Problem details. Using the listing below, set down each line from the line containing "129 899 152" through the line containing "M1048 538 1070 288", both ends included, exactly and with nothing added.

Data in this exercise.
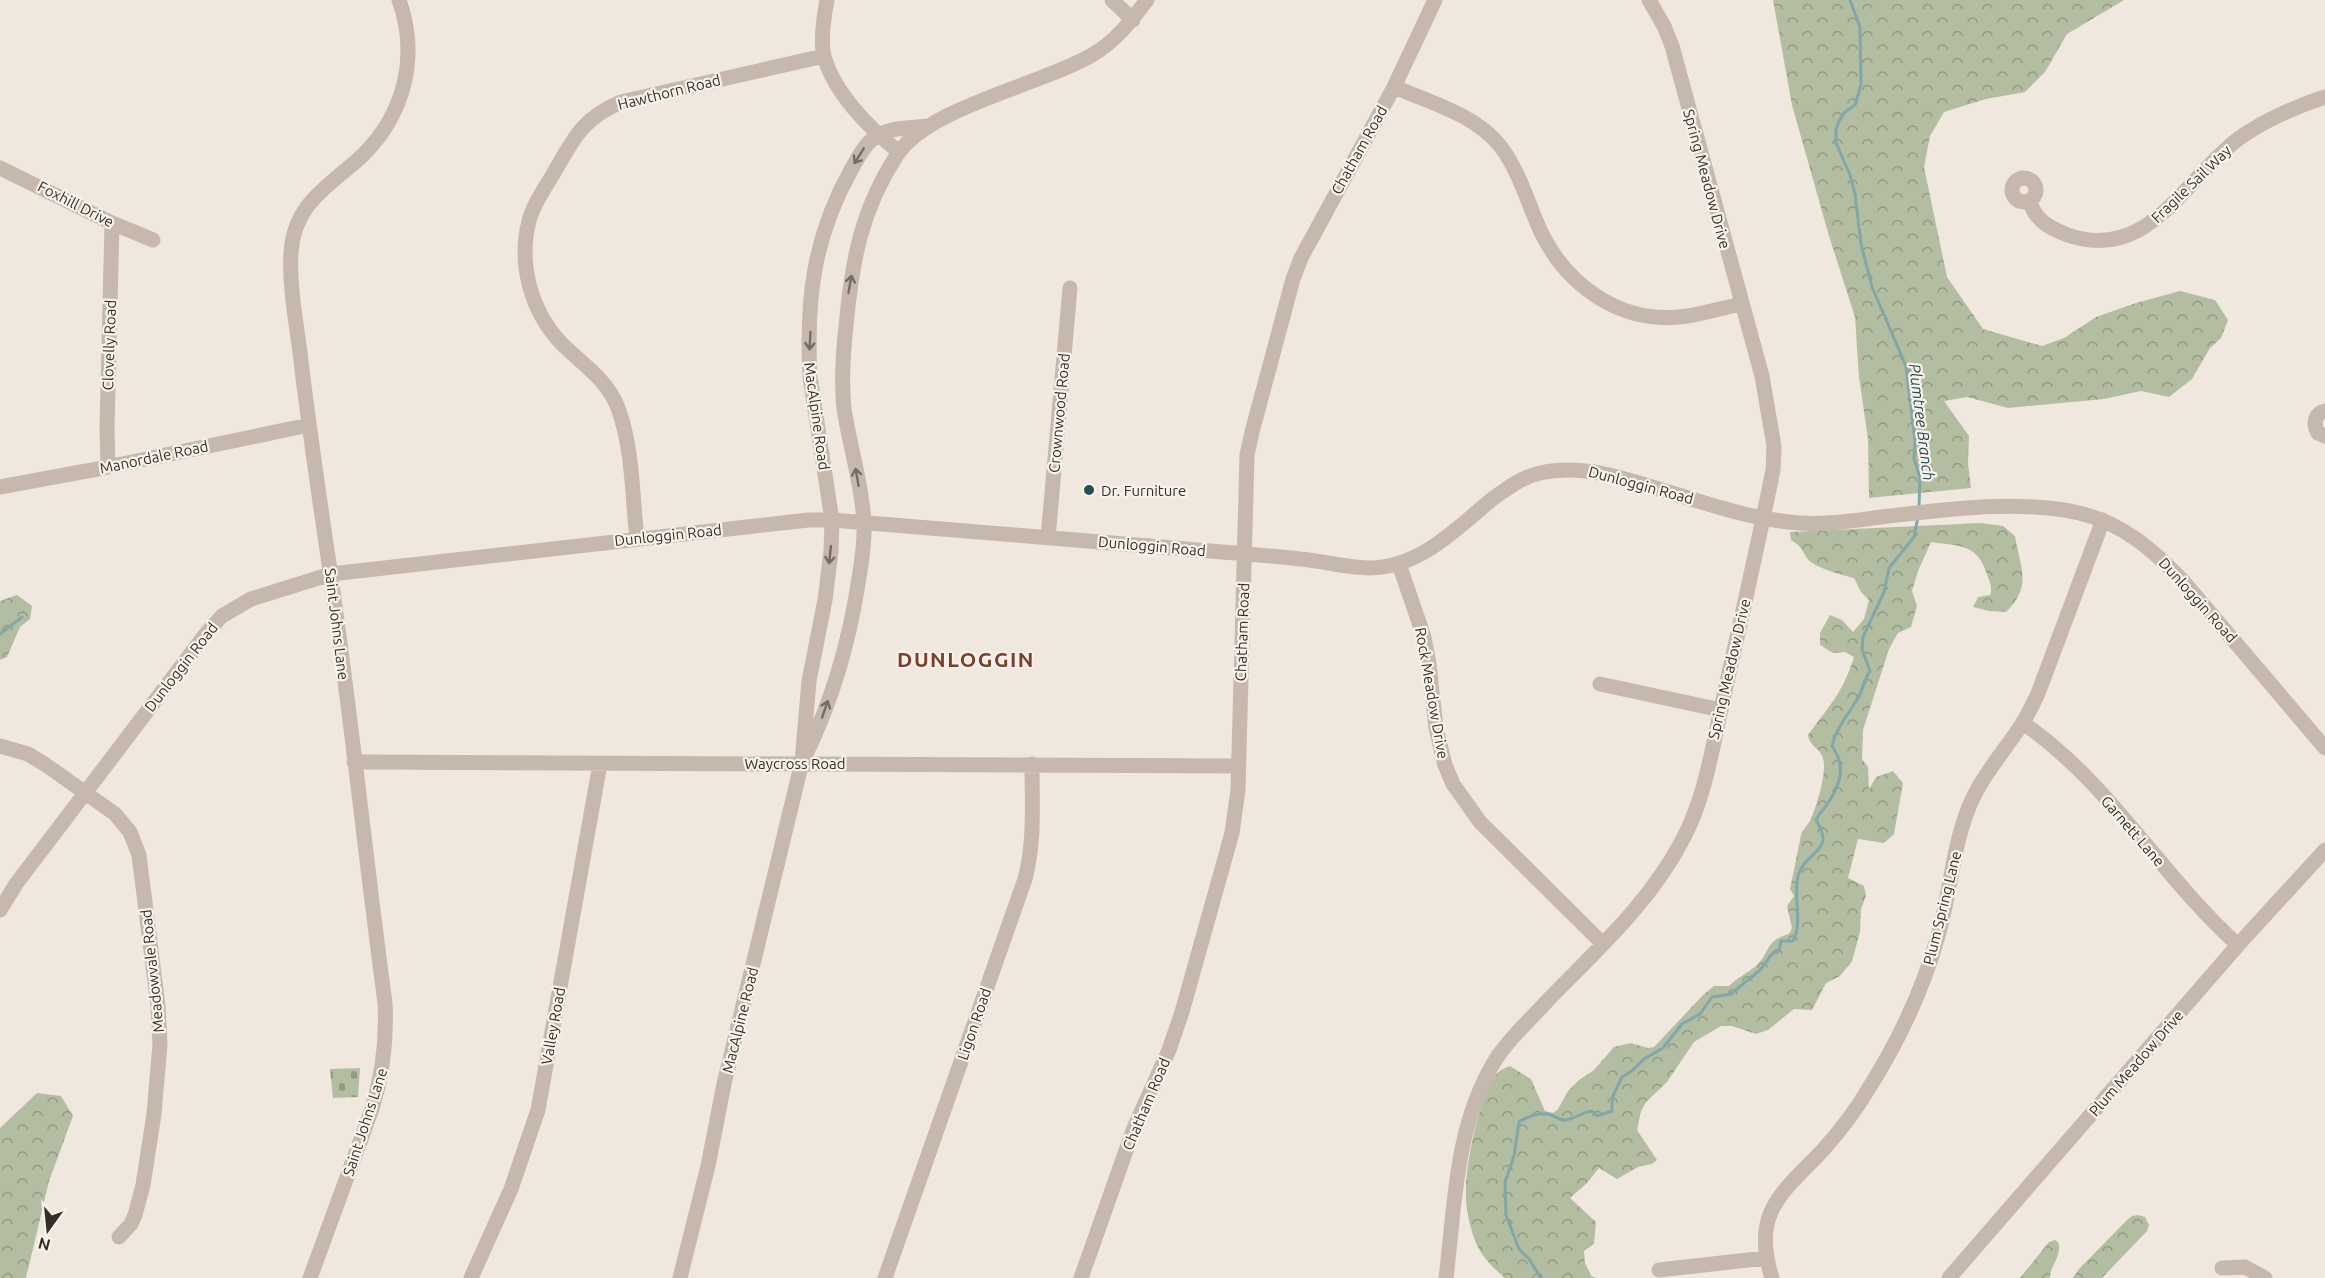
<svg xmlns="http://www.w3.org/2000/svg" width="2325" height="1278" font-family="Ubuntu,sans-serif">
<style>
.forest{fill:url(#forest-crowns)}
.cemetery{fill:url(#cemetery-stones)}
.lines{fill:none;stroke-linecap:round;stroke-linejoin:round}
.stream{stroke:#82a7a9;stroke-width:3}
.minor{stroke:#c6b8ac;stroke-width:15}
.oneway{stroke:#766c64}
.poi-dot{fill:#254f52;stroke:#f8f2eb;stroke-width:2}
.labels{text-anchor:middle;dominant-baseline:central;stroke-width:4.5;stroke-linejoin:round;paint-order:stroke}
.street-label{font-size:15px;fill:#352e2a;stroke:#f8f2eb}
.poi-label{font-size:15px;fill:#352e2a;stroke:#f8f2eb;text-anchor:start}
.water-label{font-size:16px;font-style:italic;fill:#254f52;stroke:#f8f2eb}
.district-label{font-size:21px;font-weight:bold;letter-spacing:1.5px;fill:#7a402d;stroke:#f8f2eb}
</style>
<defs>
<pattern id="forest-crowns" width="20" height="18" patternUnits="userSpaceOnUse" patternTransform="scale(1.5)"><rect width="20" height="18" fill="#b3bda1"/><path d="M2 6a3 3 0 1 1 6 0M12 15a3 3 0 1 1 6 0" fill="none" stroke="#929a83"/></pattern>
<pattern id="cemetery-stones" width="16" height="16" patternUnits="userSpaceOnUse" patternTransform="scale(1.5)"><rect width="16" height="16" fill="#b3bda1"/><path d="M2 7V4a2 2 0 0 1 4 0v3zM10 15v-3a2 2 0 0 1 4 0v3z" fill="#929a83"/></pattern>
</defs>
<rect width="100%" height="100%" fill="#f0e8df"/>
<path class="forest" d="M1773 0H2124L2067 34 2045 72 2025 92 1986 99 1944 112 1930 136 1924 167 1947 277 1983 329 2042 346 2064 338 2096 317 2136 303 2180 291 2215 300 2228 320 2221 338 2210 348 2192 379 2169 397 2141 391 2104 399 2008 408 1967 397 1944 401 1969 436 1968 463 1971 488 1869 498 1868 439 1859 377 1855 317 1829 236 1792 105Z
M1981 523 2003 526 2015 536C2020 567 2033 586 2006 612L1989 611 1973 607 1978 597 1990 595C1993 587 1989 580 1986 572 1977 543 1956 546 1931 542L1918 571 1912 591 1917 606 1911 627 1898 633 1889 649 1863 730 1862 759 1868 767 1869 789 1876 777 1893 771 1903 783 1894 834 1884 843 1858 839 1848 878 1864 886 1866 896 1861 909 1860 932 1852 961 1840 976 1826 983 1812 1010 1794 1009 1768 1030 1756 1034 1732 1026H1721L1694 1042 1667 1082 1646 1102 1641 1111 1637 1130 1657 1160 1652 1164 1638 1167 1617 1179 1599 1168 1587 1183 1570 1198 1596 1222 1594 1244 1584 1251 1585 1263 1592 1277 1596 1278H1505C1492 1267 1480 1255 1474 1238 1469 1223 1465 1204 1466 1188 1466 1162 1480 1096 1495 1076 1499 1070 1505 1068 1510 1066L1531 1079 1545 1111 1553 1113 1558 1109 1568 1091 1579 1080 1594 1070 1614 1047 1631 1043 1648 1048 1654 1047 1703 995 1714 986H1729C1737 978 1747 973 1756 966 1771 952 1764 941 1789 934L1792 928 1787 906 1794 896 1790 889 1801 835C1803 829 1808 825 1811 819 1817 804 1827 774 1823 758 1820 748 1809 746 1808 735 1829 706 1843 693 1854 657L1845 652 1833 653 1820 645V633L1830 615 1842 620 1853 632 1864 619 1869 600 1861 592 1854 578C1842 575 1820 569 1811 562 1802 555 1806 549 1791 540L1790 532Z
M17 595 32 606 30 619 20 627 7 657 0 660V601Z
M37 1093 61 1096 73 1116 49 1181 26 1278H0V1128Z
M2138 1215 2145 1217 2149 1225 2147 1231 2102 1278H2073L2079 1269 2128 1219 2132 1216Z
M2055 1240 2058 1242C2063 1255 2050 1265 2050 1278H2020L2049 1242Z"/>
<path class="cemetery" d="M360 1068 358 1097 333 1098 330 1069Z"/>
<g class="lines">
<path class="stream" d="M1850 0 1860 27 1861 85 1855 105 1845 112 1839 121 1836 130V143L1850 175 1855 194 1861 244 1872 287 1906 366 1915 441 1914 458 1920 478 1919 507
M0 634 22 617
M1541 1278 1529 1259 1519 1249 1506 1215 1505 1182 1514 1156 1519 1122C1526 1117 1538 1113 1547 1114 1553 1114 1558 1120 1565 1120 1575 1119 1582 1112 1592 1111L1597 1116 1612 1111V1098L1622 1077 1633 1070 1644 1059 1663 1048 1682 1024 1700 1014 1712 997 1731 994 1760 970 1772 954 1779 951 1781 941H1793C1803 924 1793 896 1798 876 1805 850 1837 853 1816 820 1820 812 1826 807 1830 800 1842 780 1845 765 1832 746 1837 726 1849 714 1859 696 1863 688 1865 679 1870 671L1862 649 1863 637 1884 592 1889 568 1914 537 1918 517"/>
<path class="minor" d="M827 0C824 16 820 40 824 56 834 93 870 129 899 152
M1112 0 1133 20
M1394 87C1430 102 1476 115 1501 147 1519 171 1528 203 1540 230 1567 287 1623 326 1687 316 1705 313 1723 308 1741 304
M0 168 112 223 153 240
M2012 190a12 12 0 1 1 24 0a12 12 0 1 1-24 0Z
M2030 201C2034 219 2048 227 2065 234 2147 265 2184 180 2238 139 2265 120 2294 107 2325 97
M2325 411C2314 414 2313 424 2318 433L2325 436
M108 466 107 428 112 223
M0 487 103 468 309 425
M637 538C632 496 633 448 618 408 607 379 582 364 561 343 531 311 518 264 529 221 533 205 543 191 552 176 573 140 581 119 621 102L824 56
M1048 538 1070 288
M1399 564 1424 637 1429 664 1436 728 1445 765 1453 784 1480 822 1603 944
M1600 684 1721 710
M2023 723C2109 782 2161 876 2238 945
M0 746 28 754 46 765 115 814 130 832 139 855 158 1006 160 1044 154 1114 143 1185 135 1215 131 1224 119 1237
M806 754C833 699 850 638 859 578 862 560 865 541 864 522 862 484 850 447 844 409 841 381 843 353 846 326 852 261 861 210 897 155 928 107 1041 85 1092 55 1115 42 1131 21 1147 0
M354 762C648 764 942 763 1237 766
M0 910 16 884 208 631 222 616 251 599 331 574 808 520H832C962 531 1092 541 1222 552 1248 554 1274 556 1300 559 1323 561 1347 568 1370 568 1420 567 1455 530 1491 500 1506 489 1522 477 1540 473 1579 464 1615 476 1652 487 1696 500 1743 517 1789 522 1820 526 1851 521 1881 517 1945 510 2016 499 2079 513 2123 523 2154 551 2184 582L2325 748
M2222 1268 2245 1267 2265 1278
M1659 1270 1766 1258
M310 1278 372 1109C383 1073 387 1040 385 1003 365 854 350 705 328 557 318 489 308 421 300 353 296 320 289 286 291 253 294 202 330 186 363 155 405 113 419 56 399 0
M471 1278 511 1189 538 1110 600 764
M680 1278 708 1166 724 1084 802 762 809 681 825 600 831 551 832 520 810 377C806 301 813 238 851 170 858 158 865 142 879 135 893 127 912 128 928 126
M885 1278 1025 879C1035 841 1032 803 1032 764
M1081 1278 1134 1128 1169 1050 1182 1012 1232 833 1238 790 1247 455 1252 432 1293 279 1301 258 1394 87 1435 0
M1446 1278C1455 1204 1455 1125 1496 1059 1511 1036 1532 1018 1550 998 1598 949 1651 901 1683 839 1706 796 1713 743 1724 695 1741 620 1758 545 1773 470L1774 446 1762 376 1672 46 1664 26 1649 0
M1772 1278C1751 1212 1782 1193 1823 1150 1840 1131 1856 1110 1869 1088 1898 1042 1923 989 1938 936 1950 895 1952 852 1967 812 1979 779 2003 753 2022 724 2028 715 2032 705 2037 696L2103 520
M1949 1278 2238 945 2325 850"/>
</g>
<defs><path id="oneway-shaft" d="M-6 0H5M1.5-3L5.5 0L1.5 3" fill="none" stroke-width="1.6" stroke-linecap="round" stroke-linejoin="round" transform="scale(1.5)"/></defs>
<g class="oneway">
<use href="#oneway-shaft" transform="translate(859 156) rotate(122)"/>
<use href="#oneway-shaft" transform="translate(850 284) rotate(-80)"/>
<use href="#oneway-shaft" transform="translate(810 341) rotate(93)"/>
<use href="#oneway-shaft" transform="translate(857 477) rotate(-100)"/>
<use href="#oneway-shaft" transform="translate(830 555) rotate(96)"/>
<use href="#oneway-shaft" transform="translate(825 709) rotate(-71)"/>
</g>
<circle class="poi-dot" cx="1089" cy="490" r="6"/>
<g class="labels">
<g class="street-label">
<text transform="translate(669 92) rotate(-14)">Hawthorn Road</text>
<text transform="translate(1359 150) rotate(-61)">Chatham Road</text>
<text transform="translate(1707 179) rotate(75)">Spring Meadow Drive</text>
<text transform="translate(2191 184) rotate(-44)">Fragile Sail Way</text>
<text transform="translate(76 204) rotate(27)">Foxhill Drive</text>
<text transform="translate(109 345) rotate(-88)">Clovelly Road</text>
<text transform="translate(1059 413) rotate(-85)">Crownwood Road</text>
<text transform="translate(817 416) rotate(82)">MacAlpine Road</text>
<text transform="translate(154 457) rotate(-12)">Manordale Road</text>
<text transform="translate(1641 485) rotate(15)">Dunloggin Road</text>
<text transform="translate(668 535) rotate(-6)">Dunloggin Road</text>
<text transform="translate(1152 546) rotate(5)">Dunloggin Road</text>
<text transform="translate(2198 600) rotate(48)">Dunloggin Road</text>
<text transform="translate(337 624) rotate(83)">Saint Johns Lane</text>
<text transform="translate(1242 632) rotate(-88)">Chatham Road</text>
<text transform="translate(181 667) rotate(-52)">Dunloggin Road</text>
<text transform="translate(1729 669) rotate(-77)">Spring Meadow Drive</text>
<text transform="translate(1432 693) rotate(80)">Rock Meadow Drive</text>
<text x="795" y="763">Waycross Road</text>
<text transform="translate(2133 831) rotate(49)">Garnett Lane</text>
<text transform="translate(1942 908) rotate(-76)">Plum Spring Lane</text>
<text transform="translate(152 971) rotate(-96)">Meadowvale Road</text>
<text transform="translate(740 1020) rotate(-76)">MacAlpine Road</text>
<text transform="translate(974 1024) rotate(-71)">Ligon Road</text>
<text transform="translate(553 1026) rotate(-80)">Valley Road</text>
<text transform="translate(2136 1063) rotate(-49)">Plum Meadow Drive</text>
<text transform="translate(1146 1104) rotate(-67)">Chatham Road</text>
<text transform="translate(365 1122) rotate(-72)">Saint Johns Lane</text>
</g>
<g class="poi-label">
<text x="1101" y="490">Dr. Furniture</text>
</g>
<g class="water-label">
<text transform="translate(1922 422) rotate(83)">Plumtree Branch</text>
</g>
<g class="district-label">
<text x="966" y="659">DUNLOGGIN</text>
</g>
</g>
<g transform="translate(48 1230) rotate(195)" stroke="#f8f2eb" stroke-width="4.5" paint-order="stroke">
<path d="M0-4.5L10 22L0 15L-10 22Z" fill="#352e2a"/>
<text y="-9" font-size="16" font-weight="bold" text-anchor="middle" fill="#352e2a">N</text>
</g>
</svg>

Task result.
<path class="minor" d="M827 0C824 16 820 40 824 56 834 93 870 129 899 152
M1112 0 1133 20
M1394 87C1430 102 1476 115 1501 147 1519 171 1528 203 1540 230 1567 287 1623 326 1687 316 1705 313 1723 308 1741 304
M0 168 112 223 153 240
M2012 190a12 12 0 1 1 24 0a12 12 0 1 1-24 0Z
M2030 201C2034 219 2048 227 2065 234 2147 265 2184 180 2238 139 2265 120 2294 107 2325 97
M2325 411C2314 414 2313 424 2318 433L2325 436
M108 466 107 428 112 223
M0 487 103 468 309 425
M637 538C632 496 633 448 618 408 607 379 582 364 561 343 531 311 518 264 529 221 533 205 543 191 552 176 573 140 581 119 621 102L824 56
M1048 538 1070 288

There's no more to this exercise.